3D Pipeline Explanation
From email to Seth:
The way the output file from the tautprot_cxcalc.sh step looks like current is this:
[smiles] [zinc id] [protomer id]
The script generates multiple files but the "protomers-expanded.ism" file is the one used in subsequent steps.As for how the molecules are processed in the pipeline, we apply each pipeline step to all molecules in the batch at once, like so:
- X SMILES go in
- X SMILES get processed into Y protomer SMILES (Y ~= 1.35 * X)
- Z mol2 embedding files are created by corina.
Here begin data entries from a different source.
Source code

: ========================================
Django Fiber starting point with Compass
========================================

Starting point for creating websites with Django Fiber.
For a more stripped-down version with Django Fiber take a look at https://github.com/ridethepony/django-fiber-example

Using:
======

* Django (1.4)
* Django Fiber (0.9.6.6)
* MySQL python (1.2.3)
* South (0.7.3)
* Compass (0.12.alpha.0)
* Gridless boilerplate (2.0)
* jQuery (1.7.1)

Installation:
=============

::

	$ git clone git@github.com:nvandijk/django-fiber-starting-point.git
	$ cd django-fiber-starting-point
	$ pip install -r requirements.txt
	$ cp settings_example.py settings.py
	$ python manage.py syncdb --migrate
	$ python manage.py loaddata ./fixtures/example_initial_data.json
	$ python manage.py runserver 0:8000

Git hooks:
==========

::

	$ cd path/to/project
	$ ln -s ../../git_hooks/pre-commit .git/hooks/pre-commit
Z depends on CORINA_MAX_CONFS argument and whether corina succeeds in creating the embedding(s) (Z ~= MAX_CONFS * Y)
- Z Solvation files are generated from the mol2 files
- Z mol2 files are decomposed into ring systems and processed by omega into W multi-conformer representations, which are kept in-memory. ( W = sum([num_ring_systems(mol) for mol in Z]) )
- W omega representations are combined with solvation files and processed into Z db2s, which are kept in memory (every ring system from the same molecule gets sorted into the same db2 file)
- Z db2s get put into the output tar.gz file
We usually set X=50 when submitting in batches, otherwise memory usage may get too high.
This makes me realize that I mislead you about the naming of the db2s, there is actually only one additional number by default, the protomer id, since each molecule ring system gets sorted into the same db2 (e.g ZINC123.0). With a CORINA_MAX_CONFS argument there will be two additional numbers (e.g ZINC123.0.0).